The transformation playbook that served organisations through ERP implementation, digital channel build-out and cloud migration carries a defining assumption: that the target state is knowable, and the task is to plan toward it. Define the future operating model. Map the gap. Build the change programme. Execute sequentially or in structured waves. Govern progress against the plan.
That assumption breaks with agentic AI. The target operating model is not knowable in advance. It emerges through deployment. Organisations that apply the familiar playbook without adjustment, whether by deploying broadly on enterprise vendor platforms or by commissioning a diagnostic and designing the architecture before moving, will generate a specific and expensive form of structural risk: lock-in to a model defined before the organisation understood what it actually needed.
The question this creates for executive teams is precise. If the destination cannot be fully designed in advance, how do you govern a transformation that must, by definition, be discovered through execution?
Why the traditional model does not apply
Conventional transformation logic is well suited to problems with a known destination. Cloud migration has one: the workloads being moved exist, and the architecture they will occupy can be specified. ERP implementation has one: the processes the system will govern can be mapped, the data it will use can be defined, the governance it requires can be designed.
Agentic AI does not have this property. It is not simply a new technology layer. It changes how decisions are made, how work is executed and how value is created. Those changes cannot be fully specified in advance because they depend on how the technology performs in the specific context of the enterprise.

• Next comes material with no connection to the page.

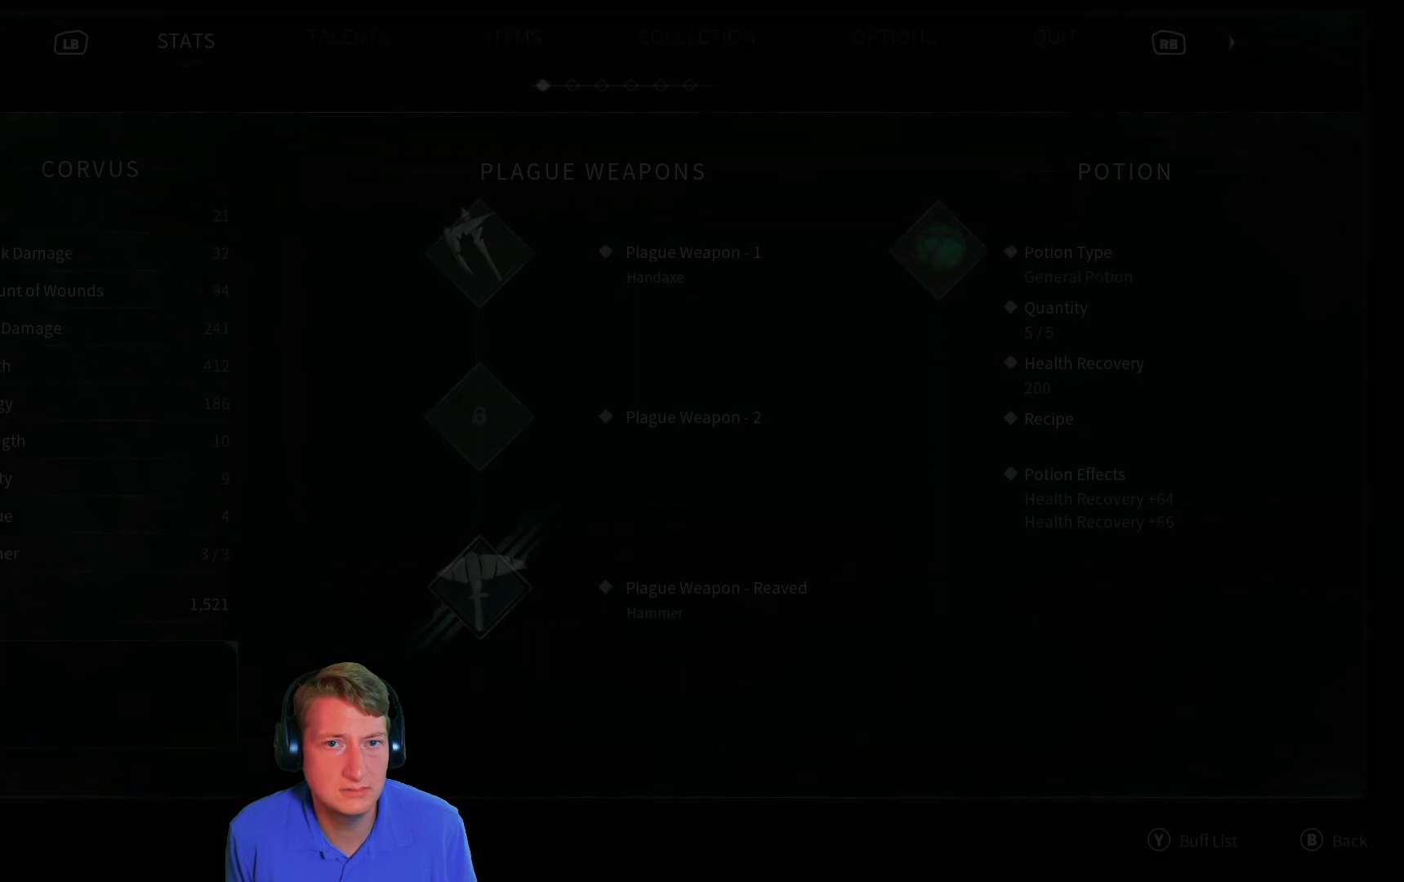
{"buttons": [], "left_stick": "center", "right_stick": "center", "events": [[184, "R1", "down"], [434, "R1", "up"]]}
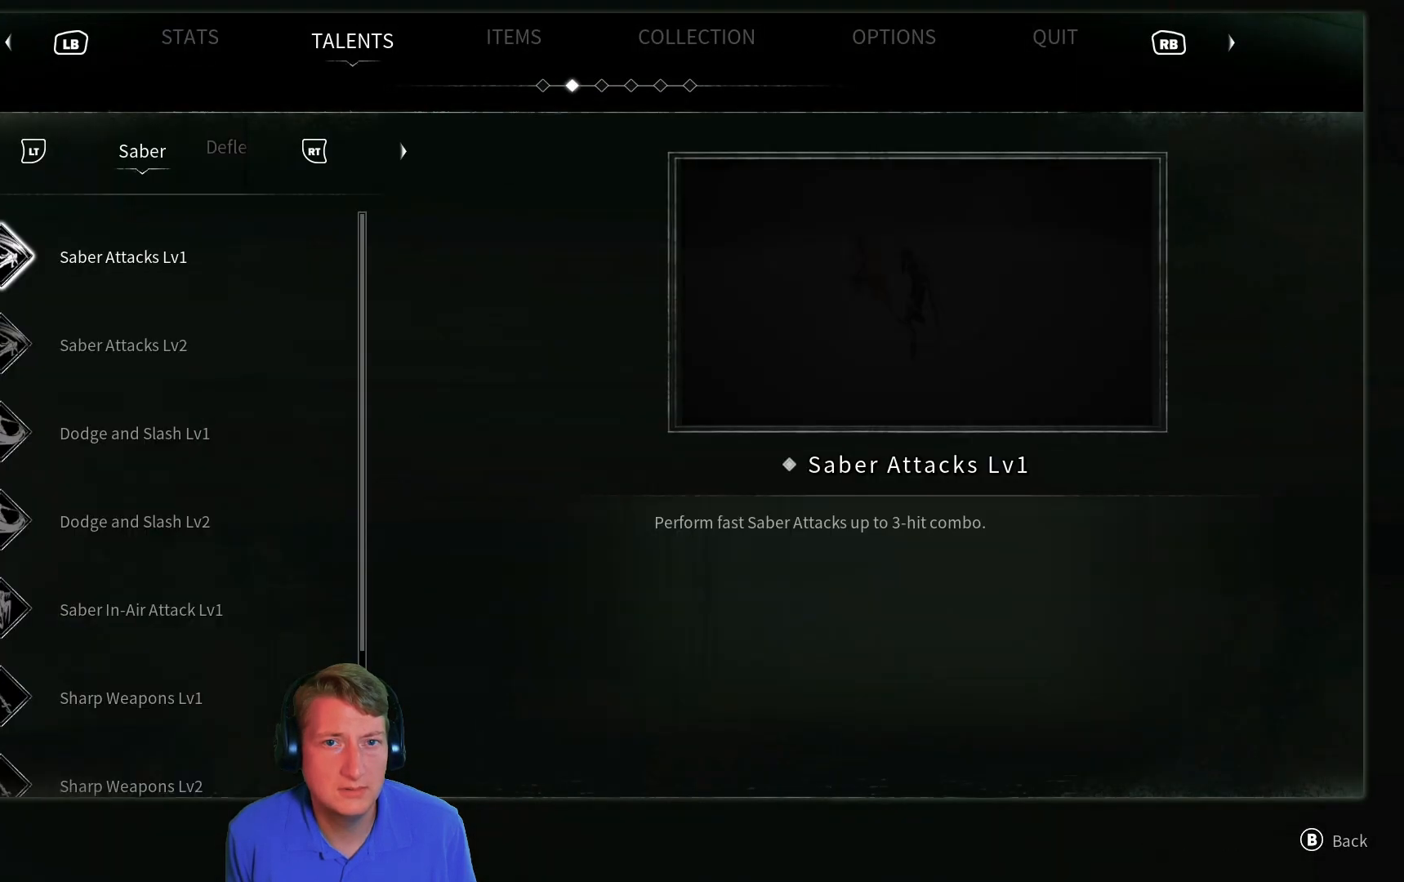
{"buttons": [], "left_stick": "center", "right_stick": "center", "events": [[16, "R1", "down"], [100, "R1", "up"]]}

The capabilities available are developing faster than organisations can consume them: Gartner recorded a 1,445 per cent increase in client enquiries about multi-agent AI systems in 2024 alone.1 The operating model implications (how work gets done, which decisions humans retain, how workflows are redesigned) depend on deployment experience that most organisations do not yet have. The value case for a specific use case cannot be reliably pre-specified, because the performance of AI systems in operational context cannot be reliably predicted from vendor demonstrations or peer benchmarks.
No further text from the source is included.